The economic downturn has reduced those opportunities further, Lattanzio said, as companies cut budgets and non-disabled workers take jobs that they might not have considered before.

Others are precluded from some or all jobs by the severity of their disability. Others still do not have reliable transportation to would-be job sites.

Systemic Shortfall

Ashley Thompson's case comes as MCPS is being buffeted with criticisms on a different front.

An April report from the county's Office of Legislative Oversight found that the school system's transitioning efforts boil down to two tracks — a "work track" for certificate-bound students and a "pass the HSA track" that focuses diploma-bound students on the state's High School Assessment test.

That comes at the expense of work-readiness for diploma-bound students, said Karen Leggett, chairwoman of the county's Transitioning Work Group, a panel of parents, advocates and providers and school, county and state officials.

"We like to think we're reaching a higher standard, and in theory, that's fine," said Leggett, whose special needs daughter has struggled to find work since getting her certificate from Silver Spring's Blake High School in 2005. "But in the process, we may be causing more dropouts or graduating a lot of students who are prepared for neither a post-secondary education nor a career."

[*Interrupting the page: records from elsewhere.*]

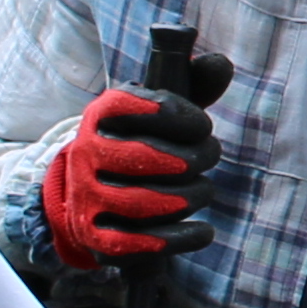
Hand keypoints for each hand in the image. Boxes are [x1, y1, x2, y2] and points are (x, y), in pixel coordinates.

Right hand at [41, 65, 230, 268]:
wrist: (94, 192)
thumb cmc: (143, 141)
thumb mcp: (163, 109)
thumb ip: (195, 83)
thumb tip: (221, 63)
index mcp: (103, 113)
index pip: (150, 108)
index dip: (186, 118)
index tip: (202, 127)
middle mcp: (86, 152)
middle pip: (152, 157)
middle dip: (196, 158)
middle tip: (208, 157)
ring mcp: (86, 196)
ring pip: (148, 202)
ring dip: (191, 197)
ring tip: (203, 191)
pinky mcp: (94, 237)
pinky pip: (138, 244)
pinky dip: (179, 238)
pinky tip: (202, 231)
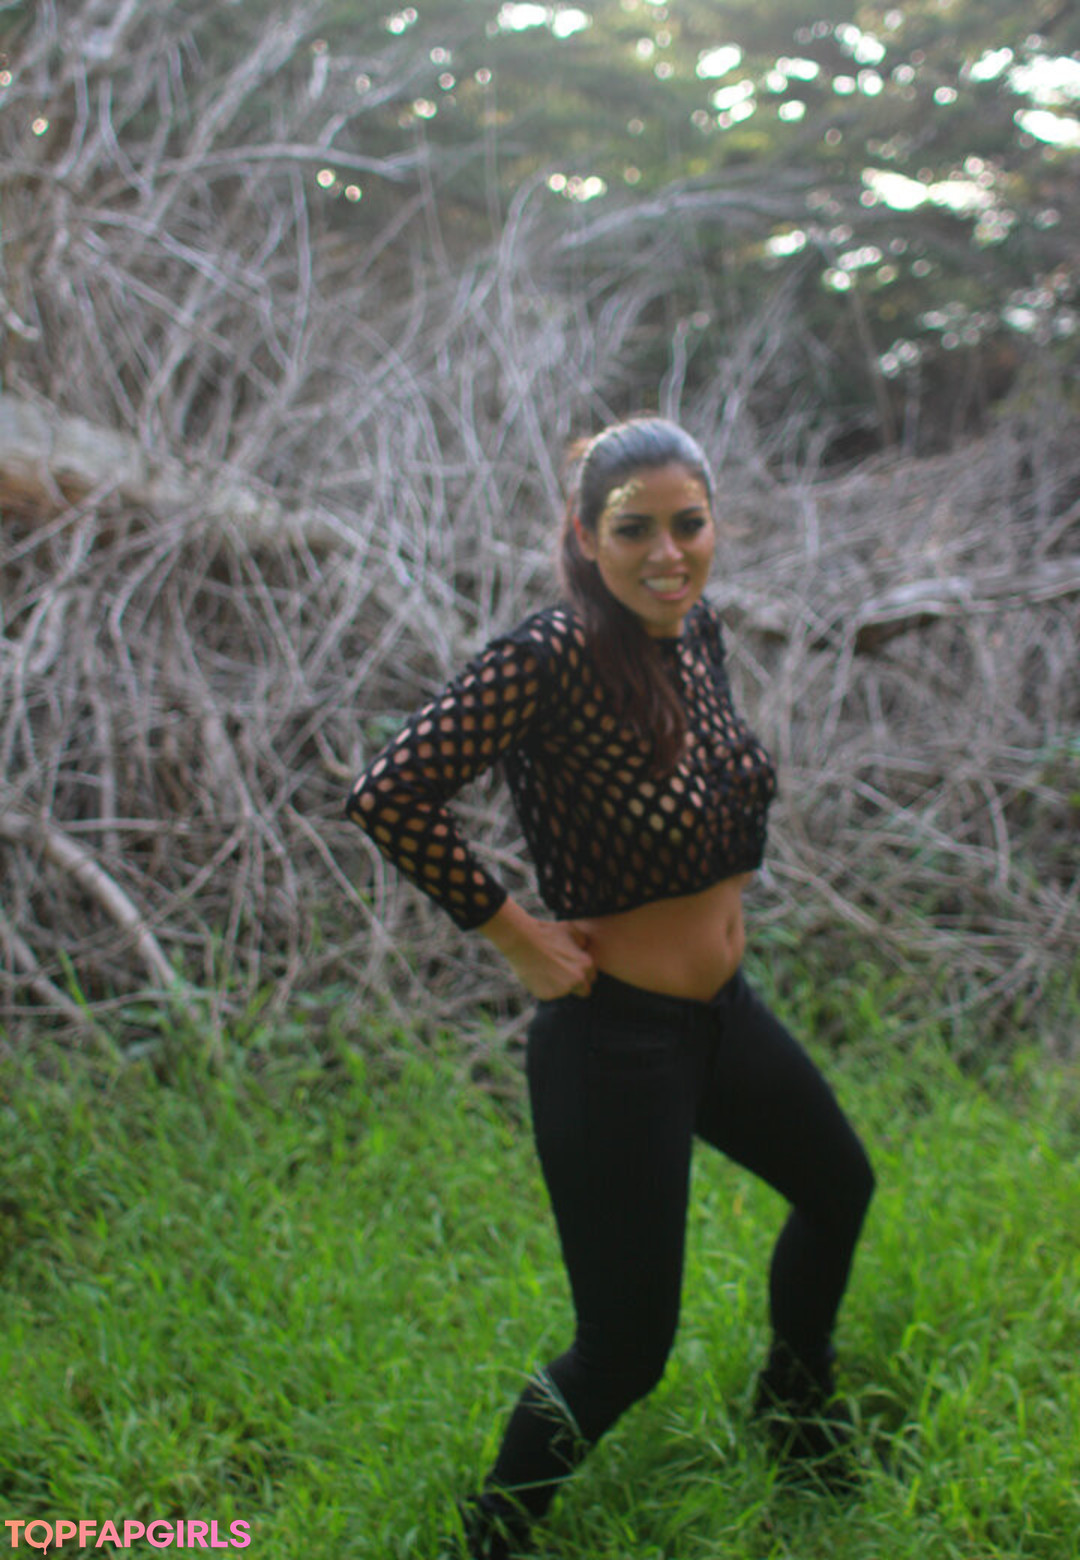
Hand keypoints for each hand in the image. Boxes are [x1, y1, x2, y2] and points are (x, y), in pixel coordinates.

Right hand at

Nonetheless, advocates and parents are seeing cause for optimism.

Because developmentally disabled children are being diagnosed earlier and have more access to better therapies, future generations will be more functional and better prepared.

More and more, Lattanzio is seeing people far exceed the stereotypes that people with developmental disabilities are fit only for menial work.

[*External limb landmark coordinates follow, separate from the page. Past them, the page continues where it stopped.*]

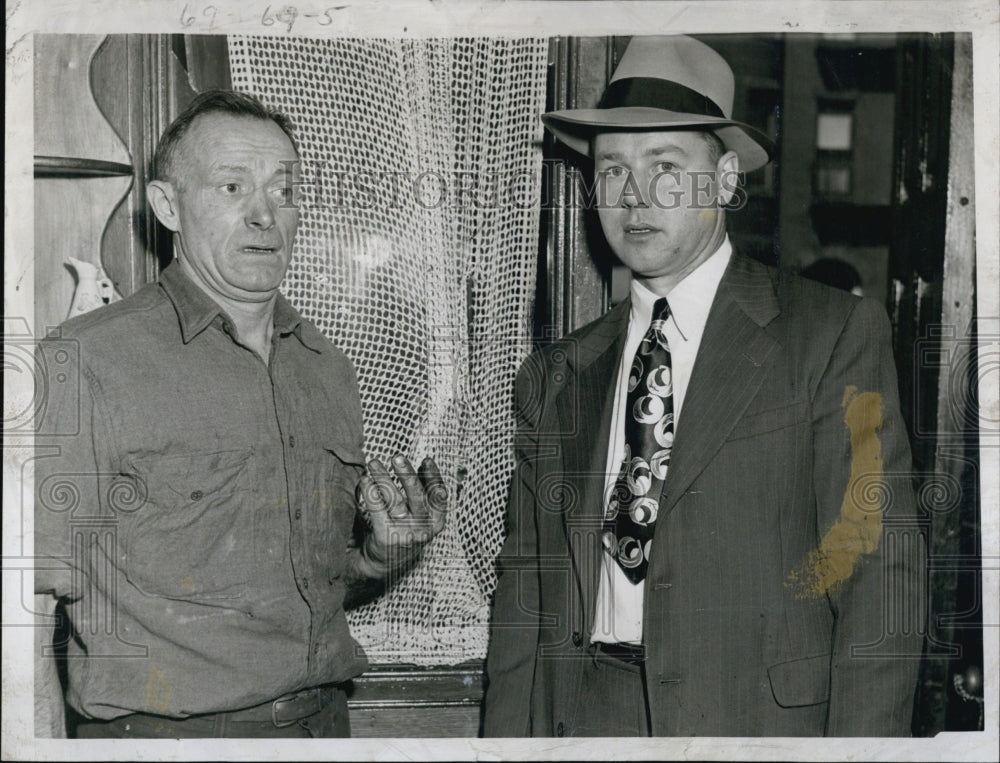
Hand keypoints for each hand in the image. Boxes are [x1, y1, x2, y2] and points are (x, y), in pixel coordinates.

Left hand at [356, 455, 446, 575]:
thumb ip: (424, 492)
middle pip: (416, 496)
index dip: (433, 477)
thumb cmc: (403, 530)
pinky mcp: (386, 537)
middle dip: (407, 474)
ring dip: (383, 478)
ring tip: (374, 463)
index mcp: (436, 522)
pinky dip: (370, 492)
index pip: (439, 496)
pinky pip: (377, 509)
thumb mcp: (420, 515)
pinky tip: (365, 480)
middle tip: (397, 457)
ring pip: (395, 500)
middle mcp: (423, 529)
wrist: (382, 563)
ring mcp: (405, 534)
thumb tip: (426, 463)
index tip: (426, 460)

"We do have a lot of folks at Giant doing the carts," she said, but what people don't hear or see are the people she has placed in the National Institutes of Health mail room, or tagging inventory for busy commercial enterprises, or doing database entry for major corporations.

"We like to think that our people aren't pigeonholed anymore," she said. "I think we're changing attitudes."

Leggett points to several career-training programs at Montgomery College, a four-year program at George Mason University and a county program that has given government internships to 36 disabled people.

"Gradually we're seeing that change," she said. "It's pockets of change, though."